Where the signal actually lives.

Feature ablation, all XGBoost, honest temporal protocol, five seeds:

FeaturesF1 (illicit), median [min–max]
All 165 features0.780 [0.771–0.783]
Raw 94 per-transaction features only (no graph access)0.704 [0.704–0.712]
Topology only (7 graph statistics: degree, PageRank, clustering, ...)0.163 [0.153–0.165]

Roughly 90% of the deployable signal is in per-transaction metadata. The pre-computed 1-hop neighborhood aggregates contribute another ~8 F1 points on top — not via learned message-passing, just via tabular features that happen to summarize the local graph. Stripping features to topology alone collapses the model. For the operational question — do we need a graph database, a GPU, and a PyTorch Geometric pipeline — the answer is no. Compute the aggregates as a nightly batch job and ship the boring model.

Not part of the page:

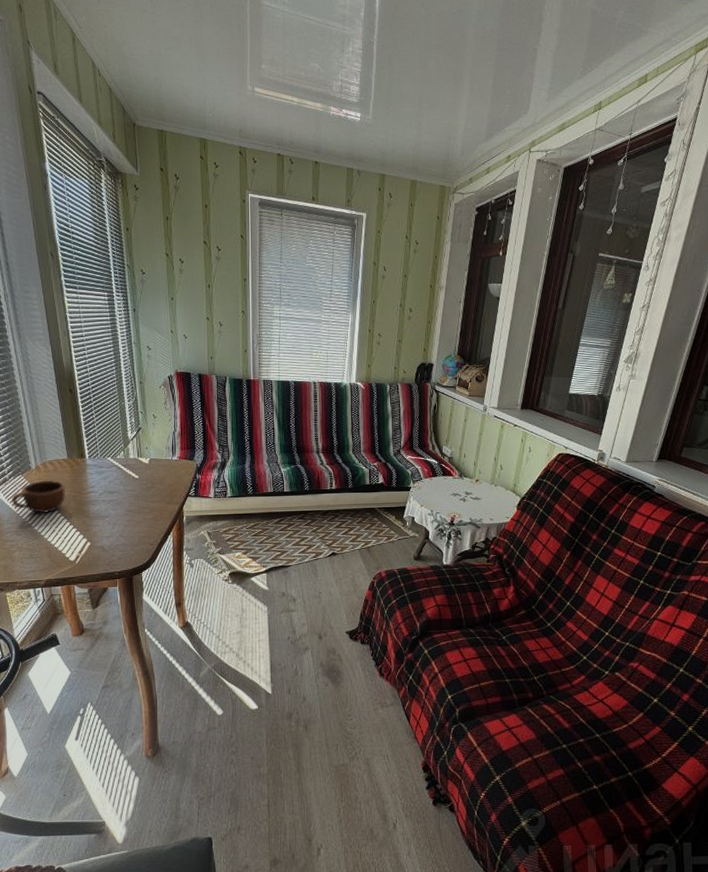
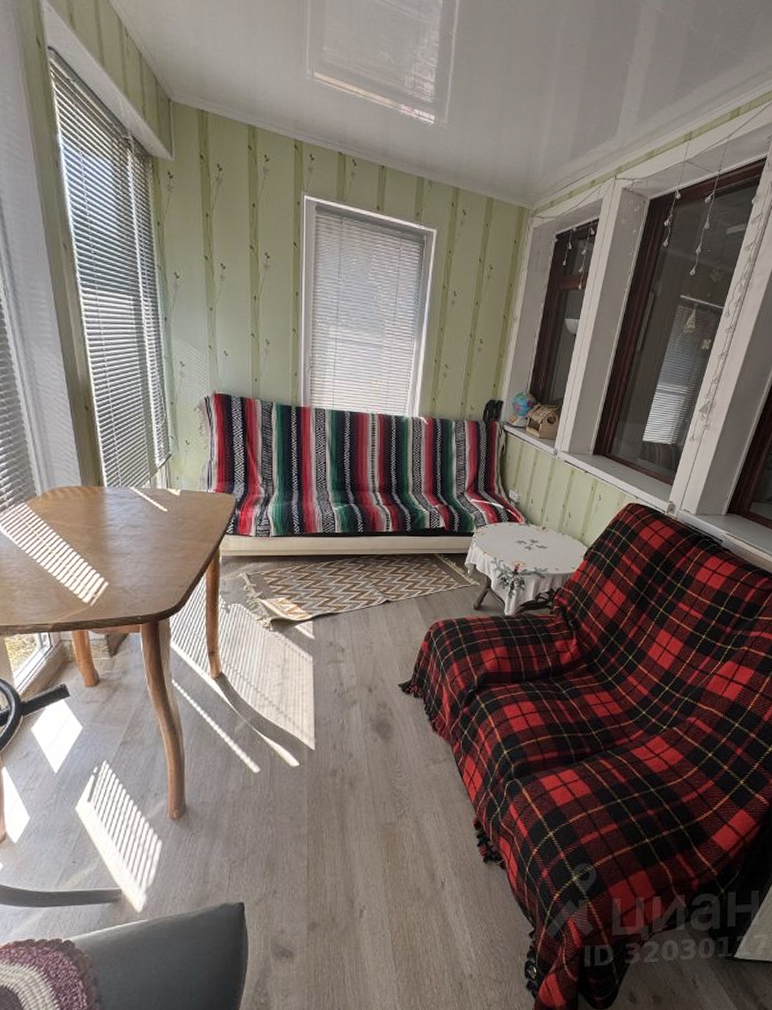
mug: present [12,480,66,513] -> none [12,510,80,547]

What is and isn't the point.

The point is not that GNNs are bad, or that Elliptic is a trap. The point is that with five always-on diagnostics, you get a defensible answer or a clear statement of why a defensible answer isn't possible yet. The pack didn't know anything about Elliptic; it ran the same protocol it would run on a Reddit interaction graph or an arXiv co-authorship network. The Elliptic finding falls out as a side effect.

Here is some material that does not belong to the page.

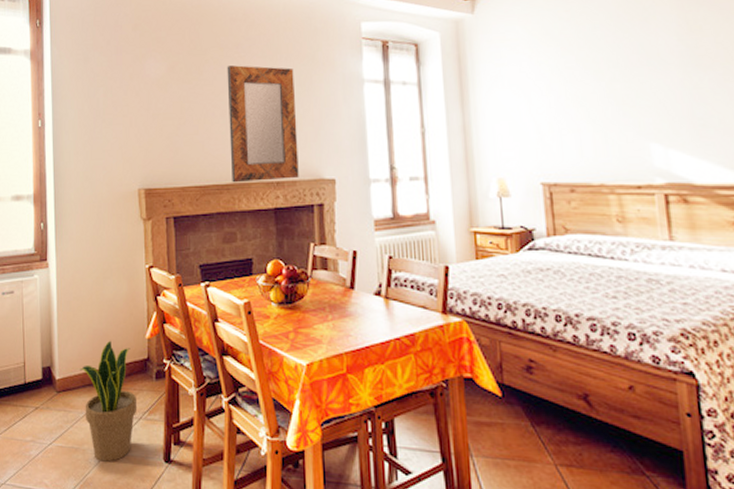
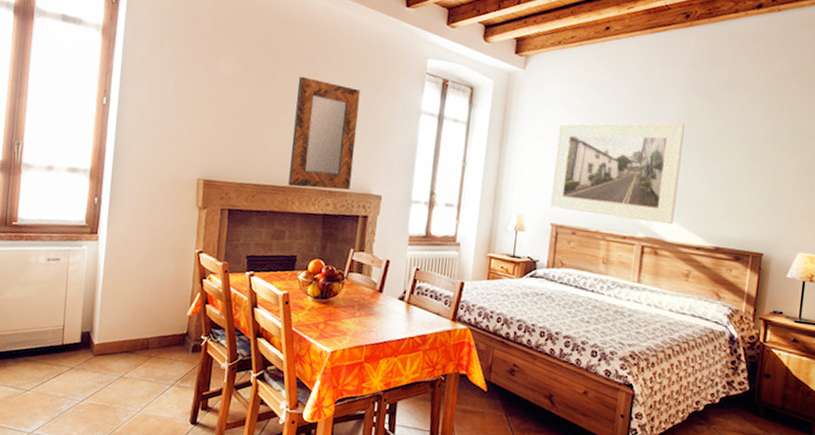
potted plant: present [80,340,138,462] -> none [119,313,172,421]
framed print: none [528,40,700,165] -> present [550,123,685,225]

I keep thinking about how many graph ML pipelines ship without any one of these diagnostics, never mind all five. Random split, single seed, AUROC headline, no edge-shuffle, no tabular baseline. The model could be doing nothing — or worse than nothing, as the GraphSAGE edge-shuffle reversal here shows — and you'd never know. A 20-minute, sub-dollar agent run is a cheap way to know.

Pack lives at pymc-labs/decision-lab. Point it at a folder with features.csv, edges.csv, and labels.csv:


dlab --dpack decision-packs/netforensics \
  --data path/to/your/graph \
  --env-file .env \
  --work-dir ./my-run \
  --prompt "Evaluate whether this dataset supports a [your task here] detector."
      

It will run, and tell you something true.